Далее вспомнилось мне наше положение в первое десятилетие объявления себя марксистами, когда даже Маркс и Энгельс считали его для России излишним, находя более действительными приемы народовольцев — террор и пр., приведшие, как известно, только к продолжительной реакции. Мы почти не сомневались, что живи Маркс после появления «Гр[уппы] Осв[обождения] Тр[уда]», он так же скептически, а то и отрицательно, отнесся бы к ее появлению, как и Лавров; писал же он Зорге с сарказмом о нашей пропаганде из-за границы, забывая при этом, что он с Энгельсом и др. тоже долгое время делали это, за что подвергались насмешкам со стороны «истинных» социалистов.
Таким образом, наша группа подвергалась обстрелу с противоположных сторон. Вспоминается, каким одиноким чувствовал я себя в моральном отношении, когда очутился на Каре. Там изображенный в преувеличенно ярких красках Прибыловым «сильнейший» будто-бы «диалектик», «образованнейший», умнейший и пр.
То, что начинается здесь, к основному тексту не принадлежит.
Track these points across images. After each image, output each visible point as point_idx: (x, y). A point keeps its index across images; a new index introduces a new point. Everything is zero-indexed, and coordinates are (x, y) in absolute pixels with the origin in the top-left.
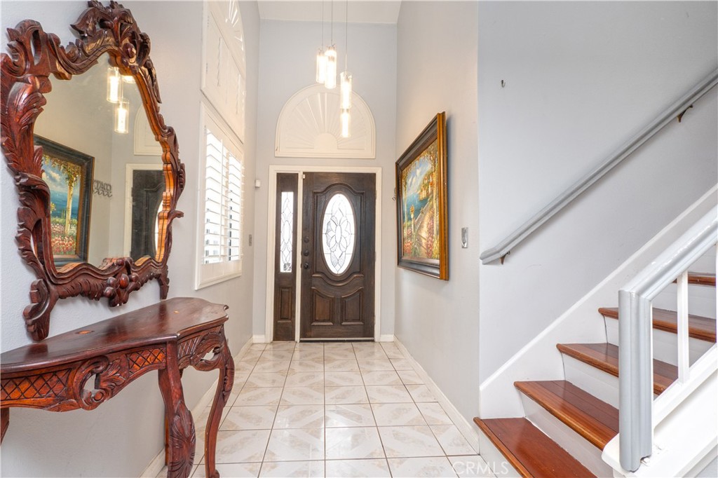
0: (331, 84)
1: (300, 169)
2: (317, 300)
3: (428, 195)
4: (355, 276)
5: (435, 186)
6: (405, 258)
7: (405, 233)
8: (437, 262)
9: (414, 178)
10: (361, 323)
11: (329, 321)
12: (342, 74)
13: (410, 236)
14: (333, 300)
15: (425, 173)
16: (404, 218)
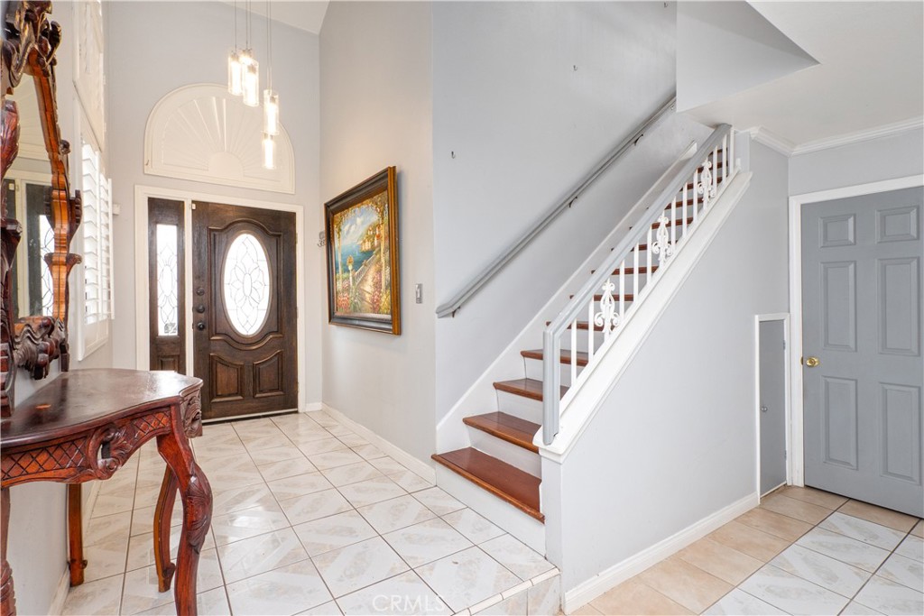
0: (252, 100)
1: (188, 197)
2: (218, 370)
3: (373, 248)
4: (271, 336)
5: (383, 239)
6: (338, 314)
7: (339, 285)
8: (389, 317)
9: (353, 227)
10: (282, 393)
11: (236, 394)
12: (266, 92)
13: (347, 289)
14: (242, 367)
15: (369, 224)
16: (337, 268)
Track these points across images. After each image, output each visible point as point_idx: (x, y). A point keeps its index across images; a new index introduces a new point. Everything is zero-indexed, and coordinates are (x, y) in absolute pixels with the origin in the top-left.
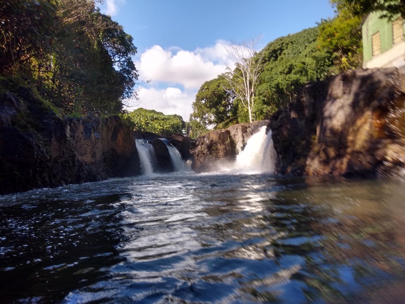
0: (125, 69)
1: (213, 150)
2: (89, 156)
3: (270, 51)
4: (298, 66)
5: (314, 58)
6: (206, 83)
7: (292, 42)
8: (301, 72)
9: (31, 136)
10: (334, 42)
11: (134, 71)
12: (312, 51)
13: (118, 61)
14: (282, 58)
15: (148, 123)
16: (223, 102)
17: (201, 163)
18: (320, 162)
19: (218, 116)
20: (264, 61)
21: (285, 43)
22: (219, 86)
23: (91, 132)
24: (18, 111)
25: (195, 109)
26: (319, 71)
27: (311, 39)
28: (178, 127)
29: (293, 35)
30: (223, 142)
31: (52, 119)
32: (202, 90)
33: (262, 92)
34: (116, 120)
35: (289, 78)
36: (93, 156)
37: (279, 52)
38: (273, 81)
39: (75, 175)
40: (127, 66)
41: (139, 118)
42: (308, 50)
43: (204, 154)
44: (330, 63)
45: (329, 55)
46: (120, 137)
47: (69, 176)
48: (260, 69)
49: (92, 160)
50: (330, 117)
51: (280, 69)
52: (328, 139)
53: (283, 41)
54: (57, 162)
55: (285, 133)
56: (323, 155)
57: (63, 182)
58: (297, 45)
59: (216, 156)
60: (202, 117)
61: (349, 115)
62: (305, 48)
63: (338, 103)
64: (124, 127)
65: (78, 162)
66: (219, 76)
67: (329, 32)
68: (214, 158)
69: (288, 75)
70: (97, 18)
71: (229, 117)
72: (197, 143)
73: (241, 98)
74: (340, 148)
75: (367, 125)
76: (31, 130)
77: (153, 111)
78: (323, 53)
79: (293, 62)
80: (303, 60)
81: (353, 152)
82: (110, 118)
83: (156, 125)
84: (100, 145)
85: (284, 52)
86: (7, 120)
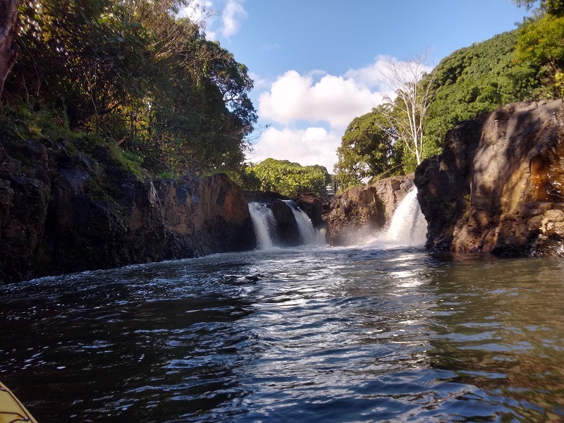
0: (239, 109)
1: (353, 215)
2: (184, 225)
3: (445, 70)
4: (486, 90)
5: (510, 76)
6: (356, 120)
7: (477, 55)
8: (491, 98)
9: (105, 204)
10: (538, 52)
11: (252, 112)
12: (508, 67)
13: (230, 100)
14: (463, 80)
15: (279, 179)
16: (381, 145)
17: (336, 232)
18: (469, 232)
19: (374, 165)
20: (437, 86)
21: (467, 57)
22: (373, 124)
23: (185, 197)
24: (92, 175)
25: (340, 157)
26: (519, 95)
27: (507, 49)
28: (320, 183)
29: (480, 45)
30: (366, 203)
31: (132, 183)
32: (350, 130)
33: (434, 129)
34: (222, 179)
35: (473, 107)
36: (189, 226)
37: (459, 70)
38: (449, 113)
39: (165, 251)
40: (242, 105)
41: (267, 172)
42: (502, 64)
43: (340, 220)
44: (536, 82)
45: (534, 71)
46: (228, 201)
47: (156, 252)
48: (430, 96)
49: (189, 231)
50: (481, 171)
51: (459, 96)
52: (479, 200)
53: (464, 55)
54: (139, 235)
55: (433, 191)
56: (472, 222)
57: (148, 259)
58: (485, 59)
59: (357, 224)
60: (352, 168)
61: (503, 168)
62: (498, 63)
63: (491, 151)
64: (233, 188)
65: (167, 234)
66: (374, 109)
67: (530, 38)
68: (353, 226)
69: (471, 104)
70: (200, 47)
71: (390, 166)
72: (331, 205)
73: (405, 139)
74: (494, 213)
75: (524, 181)
76: (107, 197)
77: (287, 162)
78: (525, 69)
79: (478, 84)
80: (494, 81)
81: (506, 219)
82: (215, 176)
83: (290, 181)
84: (199, 211)
85: (465, 70)
86: (79, 187)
И. Волошенко разливался в насмешках по поводу марксизма вообще, а Плеханова в особенности, не понимая и не зная почти как о том, так и о другом (см. «Каторга и ссылка», № 3).
В этом с ним были солидарны почти все до единого заключенные, не исключая и Рехневского, которого теперь Ф. Кон старается изобразить марксистом, еще до прихода на Кару.